Infrared Spectroscopic Measurements of COsub2/sub and Hsub2/subO in Juan de Fuca Ridge Basaltic Glasses

Dissolved H ₂ O and CO ₂ contents in basaltic glasses from the Juan de Fuca Ridge and neighboring seamounts were determined by infrared spectroscopy. CO ₂ contents range from about 45 to 360 ppm by weight, with carbonate ion complexes the only detectable form of dissolved carbon. Samples erupted at a given depth exhibit a large range in dissolved CO ₂ contents that we interpret to be the result of variable amounts of degassing. The lowest CO ₂ contents at each depth are in reasonable agreement with the experimentally determined CO ₂ solubility curve for basalt at low pressures. All glasses with CO ₂ values higher than the experimentally determined solubility at the eruption depth are oversaturated because of incomplete degassing. The highest CO ₂ contents are spatially associated with the local topographic highs for each ridge segment. Lavas from relatively deep areas may have had greater opportunity to degas during ascent from a magma chamber or during lateral flow in dikes or seafloor lava flows. The highest observed CO ₂ concentrations are from the axial seamount and lead to an estimate of a minimum depth to the magma chamber of 2.7 km beneath the ridge axis.
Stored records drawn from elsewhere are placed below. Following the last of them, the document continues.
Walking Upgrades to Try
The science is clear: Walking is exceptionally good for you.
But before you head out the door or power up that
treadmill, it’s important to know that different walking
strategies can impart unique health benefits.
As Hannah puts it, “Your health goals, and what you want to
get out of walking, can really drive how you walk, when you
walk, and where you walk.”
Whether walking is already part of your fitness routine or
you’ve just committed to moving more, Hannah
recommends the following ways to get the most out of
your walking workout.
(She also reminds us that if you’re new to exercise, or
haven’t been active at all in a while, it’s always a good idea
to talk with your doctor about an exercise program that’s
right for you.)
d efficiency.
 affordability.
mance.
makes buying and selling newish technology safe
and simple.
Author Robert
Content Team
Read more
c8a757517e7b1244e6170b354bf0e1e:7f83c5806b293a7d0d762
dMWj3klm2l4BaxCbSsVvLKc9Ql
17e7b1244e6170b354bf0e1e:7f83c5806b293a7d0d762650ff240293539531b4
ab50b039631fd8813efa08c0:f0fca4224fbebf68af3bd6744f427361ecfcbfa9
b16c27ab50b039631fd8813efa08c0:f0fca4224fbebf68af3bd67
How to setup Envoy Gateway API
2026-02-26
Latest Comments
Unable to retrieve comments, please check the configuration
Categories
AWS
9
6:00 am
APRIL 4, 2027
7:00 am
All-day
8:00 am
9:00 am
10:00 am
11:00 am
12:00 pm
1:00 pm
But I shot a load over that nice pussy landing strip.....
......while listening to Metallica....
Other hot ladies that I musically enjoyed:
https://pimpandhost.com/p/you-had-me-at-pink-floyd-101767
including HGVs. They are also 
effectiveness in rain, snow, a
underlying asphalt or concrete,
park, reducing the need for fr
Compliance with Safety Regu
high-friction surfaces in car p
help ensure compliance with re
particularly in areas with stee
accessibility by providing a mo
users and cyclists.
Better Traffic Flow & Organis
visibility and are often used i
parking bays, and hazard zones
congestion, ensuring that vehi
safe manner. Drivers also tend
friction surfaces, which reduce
H ₂ O contents vary from 0.07 to 0.48 wt.%, with hydroxyl groups the only detectable form of dissolved water. Water contents correlate positively with FeO ^* /MgO and the highest water contents are found in the incompatible element-enriched Endeavour segment lavas. Variations in ratios of water to other incompatible elements suggest that water has a bulk partition coefficient similar to La during partial melting ( D ∼ 0.01 ).